= ZBROYARI: Manufacturing Freedom =

ZBROYARI: Manufacturing Freedom is a global fundraising campaign launched by the Ministry of Strategic Industries of Ukraine and supported by the Office of the President of Ukraine, the Ministry of Defense of Ukraine, and the Ministry of Foreign Affairs of Ukraine. Its goal is to raise US$10 billion for the production of Ukrainian weapons in 2024.

== History ==

The ZBROYARI project was first presented by the Minister of Strategic Industries of Ukraine, Oleksandr Kamyshin, in April 2024. At that time, he estimated the production capacity of Ukraine's rapidly growing defense-industrial complex at around $20 billion, while the Ukrainian government was capable of purchasing a maximum of only $6 billion worth of the weapons being produced. Kamyshin introduced the ZBROYARI project as a short-term solution and a practical way for donor countries to help Ukraine fully realize the potential of its defense-industrial complex amid a shortage of weapons and ammunition, delays in their supply, and the establishment of production by Ukraine's international partners.

The first country to allocate funds for the purchase of Ukrainian weapons for the Ukrainian military was Denmark. On April 16, 2024, the Kingdom of Denmark announced the allocation of 200 million Danish kroner ($28.5 million) for the purchase of weapons and military equipment from Ukrainian manufacturers for the Armed Forces of Ukraine.

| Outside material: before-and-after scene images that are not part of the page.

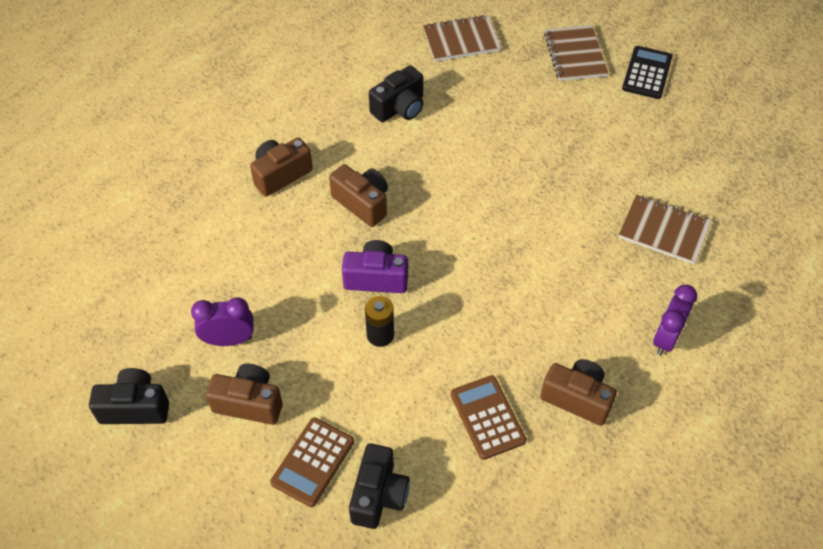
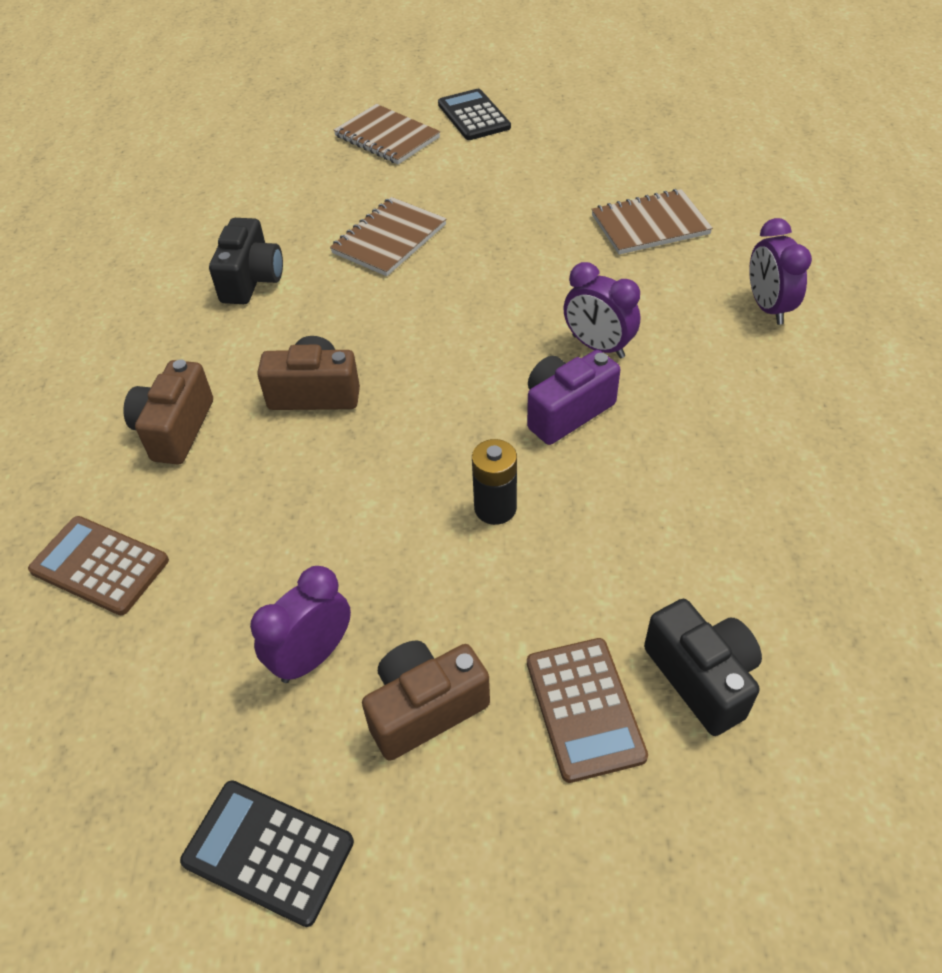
camera: 40 degrees left, 5 degrees down
black camera [89,368,169,424] -> black calculator [180,780,354,927]
purple camera [342,240,408,293] -> purple camera moved to [527,350,621,445]
brown notebook [423,15,501,61] -> brown notebook moved to [330,197,447,276]
brown calculator [451,375,526,460] -> brown calculator moved to [28,516,169,615]
brown camera [540,359,617,426] -> none
none -> purple clock [564,262,640,358]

On April 26, 2024, Canada allocated 3 million Canadian dollars ($2.1 million) for the production of Ukrainian drones.

On May 15, 2024, during a visit to Ukraine, U.S. Secretary of State Antony Blinken announced that the United States would provide an additional $2 billion for the production of domestic weapons.

On June 10, 2024, the Netherlands announced the allocation of €60 million for the purchase of drones for Ukraine. Of this amount, €20 million was allocated for FPV drones as part of an international drone coalition, €22.5 million for Dutch drones, and €17.5 million for Ukrainian-made naval drones.

On June 18, 2024, Denmark announced an expansion of support for Ukrainian arms manufacturers by an additional 1.2 billion Danish kroner—approximately $170 million. Denmark thus became the first country to donate to the ZBROYARI project for the second time.